Sunday, January 2, 2011

Predictions for 2011

What does the new year have in store for us?  I predict:

1) The Gwinnett County Board of Commissioners will move its public meetings to nearby Hall, Forsyth, Fulton, Dekalb, Barrow and Walton counties in the hope of having friendlier audiences.

2) With the success last year of the Tea Party movement, new political parties will be launched, including the Coffee Klatch (decaffeinated and regular). These groups will form primarily in "Blue" states, meeting in organizers' kitchens or neighborhood Starbucks and calling for a return to the traditional family values of the Clinton White House.

3) Public employee union members in major cities, already reeling in the backlash of citizens finally catching on that civil servants were receiving higher pay with greater benefits then private sector workers, will agree that taxes are too high where they work and move to lower-cost, union-free communities.

4) Gwinnett County will finally settle its dispute with its 15 municipalities over the Service Deliver Strategy (SDS) by trading chief financial officer Aaron Bovos to the Gwinnett Braves for a yet to be named utility infielder.

5) The HOT (High Occupancy Toll) lanes on I-85 will prove to be so popular that Morgan Stanley will begin trading toll lane futures collateralizing them into bonds to sell to the same gullible investors who bought subprime mortgage bonds three years ago.

6) The housing market will finally show signs of recovery with home prices returning to the level they were at in 1956.

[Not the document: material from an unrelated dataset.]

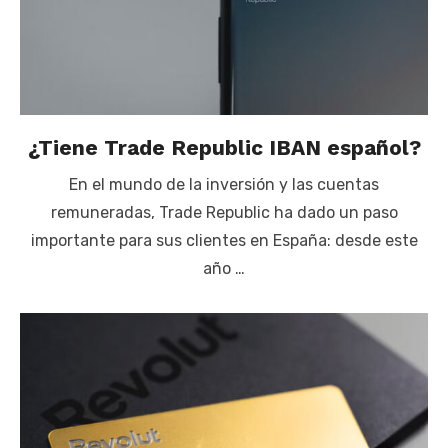
¿Tiene Trade Republic IBAN español?
En el mundo de la inversión y las cuentas
remuneradas, Trade Republic ha dado un paso
importante para sus clientes en España: desde este
año …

7) Having won three union organizing elections, the top managers at Delta Airlines, in an effort to ensure their own job security, will vote to join a union.

8) The Evermore CID will elect an entirely new board.

9) The City of Suwanee will announce that it won an award, for something or other.

10) All the remaining Democrats in the Georgia legislature will switch to the Republican party, leaving no one to blame if the session ends with nothing being accomplished.

11) Learning from the experience of clogged streets and expressway and virtual shutdown resulting from the record January snowstorm, the City of Atlanta will buy a snow shovel.

12) The Gwinnett County Board of Commissioners will move its public meetings back to Gwinnett County in the hope of getting a friendlier audience.